Action item: When you transcribe the entries, reproduce every character and exclude the images.

--------------------

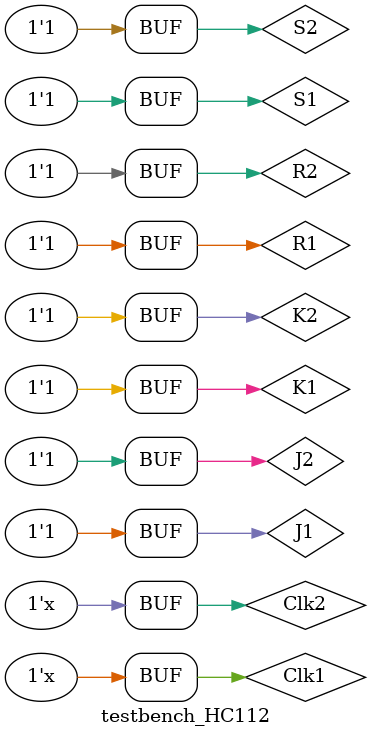
<source format=v>
`timescale 1ns/1ns
module testbench_HC112;
	reg S1, R1, Clk1, J1, K1, S2, R2, Clk2, J2, K2;
	wire Q1, Qn1, Q2, Qn2;
	
	HC_112 test_HC_112(S1, R1, Clk1, J1, K1, S2, R2, Clk2, J2, K2, Q1, Qn1, Q2, Qn2);
	
	always #10 Clk1 = ~Clk1;
	always #10 Clk2 = ~Clk2;

	initial
		begin
			S1 = 0; R1 = 1; S2 = 0; R2 = 1; Clk1 = 0; Clk2 = 0;
			#20 S1 = 1; R1 = 0; S2 = 1; R2 = 0;
			#20 S1 = 0; S2 = 0;
			#20 S1 = 1; R1 = 1; S2 = 1; R2 = 1; J1 = 0; K1 = 0; J2 = 0; K2 = 0;
			#20 K1 = 1; K2 = 1;
			#20 J1 = 1; K1 = 0; J2 = 1; K2 = 0;
			#20 K1 = 1; K2 = 1;
		end
		
endmodule
</source>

--------------------

Task output:
<source format=v>
`timescale 1ns/1ns
module testbench_HC112;
	reg S1, R1, Clk1, J1, K1, S2, R2, Clk2, J2, K2;
	wire Q1, Qn1, Q2, Qn2;
	
	HC_112 test_HC_112(S1, R1, Clk1, J1, K1, S2, R2, Clk2, J2, K2, Q1, Qn1, Q2, Qn2);
	
	always #10 Clk1 = ~Clk1;
	always #10 Clk2 = ~Clk2;

	initial
		begin
			S1 = 0; R1 = 1; S2 = 0; R2 = 1; Clk1 = 0; Clk2 = 0;
			#20 S1 = 1; R1 = 0; S2 = 1; R2 = 0;
			#20 S1 = 0; S2 = 0;
			#20 S1 = 1; R1 = 1; S2 = 1; R2 = 1; J1 = 0; K1 = 0; J2 = 0; K2 = 0;
			#20 K1 = 1; K2 = 1;
			#20 J1 = 1; K1 = 0; J2 = 1; K2 = 0;
			#20 K1 = 1; K2 = 1;
		end
		
endmodule
</source>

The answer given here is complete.